Once here, what to do? Fight climate change? To save the planet? Of course yes!, despite the fact that this discourse has childish and utopian aspects. To face the climate emergency, a completely unique paradigm shift of titanic scope is required at all levels: energy, political, economic, social, but above all ethical. For example; We need to replace our fossil energy sources with renewable ones, we are already doing it, but let’s remember that renewable is the flow of energy, not the materials we use to exploit it. The rarest materials are still obtained in a way that is not very sustainable and often dubious ethical, as in the case of rare earths and lithium.

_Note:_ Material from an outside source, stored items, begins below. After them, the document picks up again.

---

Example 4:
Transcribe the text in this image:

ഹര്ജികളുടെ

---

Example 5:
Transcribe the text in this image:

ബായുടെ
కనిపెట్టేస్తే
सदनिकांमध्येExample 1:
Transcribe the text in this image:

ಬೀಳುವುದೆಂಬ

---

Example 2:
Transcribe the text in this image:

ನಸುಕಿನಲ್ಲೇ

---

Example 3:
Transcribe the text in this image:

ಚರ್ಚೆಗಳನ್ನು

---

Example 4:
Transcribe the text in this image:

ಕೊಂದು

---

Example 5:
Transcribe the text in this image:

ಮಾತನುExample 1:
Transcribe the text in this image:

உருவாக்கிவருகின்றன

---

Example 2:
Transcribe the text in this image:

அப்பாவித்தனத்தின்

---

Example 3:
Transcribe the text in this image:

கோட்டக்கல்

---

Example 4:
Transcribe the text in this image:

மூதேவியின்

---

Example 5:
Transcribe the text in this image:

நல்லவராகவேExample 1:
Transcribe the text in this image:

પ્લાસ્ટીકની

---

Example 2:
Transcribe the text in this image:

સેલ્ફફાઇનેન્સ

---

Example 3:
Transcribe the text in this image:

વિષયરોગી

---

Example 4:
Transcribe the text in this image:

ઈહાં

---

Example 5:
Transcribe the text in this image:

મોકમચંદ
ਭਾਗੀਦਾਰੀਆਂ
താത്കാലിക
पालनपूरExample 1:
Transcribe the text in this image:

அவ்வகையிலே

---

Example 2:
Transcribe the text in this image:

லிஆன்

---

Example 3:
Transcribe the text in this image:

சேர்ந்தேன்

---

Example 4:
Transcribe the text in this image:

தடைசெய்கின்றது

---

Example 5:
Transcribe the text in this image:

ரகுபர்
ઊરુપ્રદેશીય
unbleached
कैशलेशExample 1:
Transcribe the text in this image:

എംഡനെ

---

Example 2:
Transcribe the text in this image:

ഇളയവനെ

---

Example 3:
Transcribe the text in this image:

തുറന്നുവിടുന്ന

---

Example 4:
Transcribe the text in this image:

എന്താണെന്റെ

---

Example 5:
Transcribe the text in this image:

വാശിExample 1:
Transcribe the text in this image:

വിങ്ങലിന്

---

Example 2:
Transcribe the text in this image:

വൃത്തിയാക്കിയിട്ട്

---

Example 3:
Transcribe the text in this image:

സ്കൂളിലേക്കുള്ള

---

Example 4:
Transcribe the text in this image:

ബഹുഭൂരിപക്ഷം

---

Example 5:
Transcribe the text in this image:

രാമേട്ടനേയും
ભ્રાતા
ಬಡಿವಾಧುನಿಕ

We must fight against planned depletion, the waste of resources, the use of polluting materials, and deforestation. Betting on energy efficiency, savings, local products, recycling, quality public transport, the circular economy. Saying it is easy, doing it not so much. We must do this in a complex world, with a growing population, suffering from the effects of global warming, with limited resources and in a political environment that shows extreme impotence. to change.
We pride ourselves on being a conscious, evolved species. We define ourselves as rational, unique beings. We consider ourselves to be at the top of the evolutionary pyramid because we are able to create sophisticated tools with which we can survive in any environment, even beyond our planet. We are also sensitive beings, capable of being moved by a work of art, a beautiful landscape, reading a book or listening to music. Surely for this reason, many of us have realized that the problem is not climate change, but us. Let’s do it accordingly.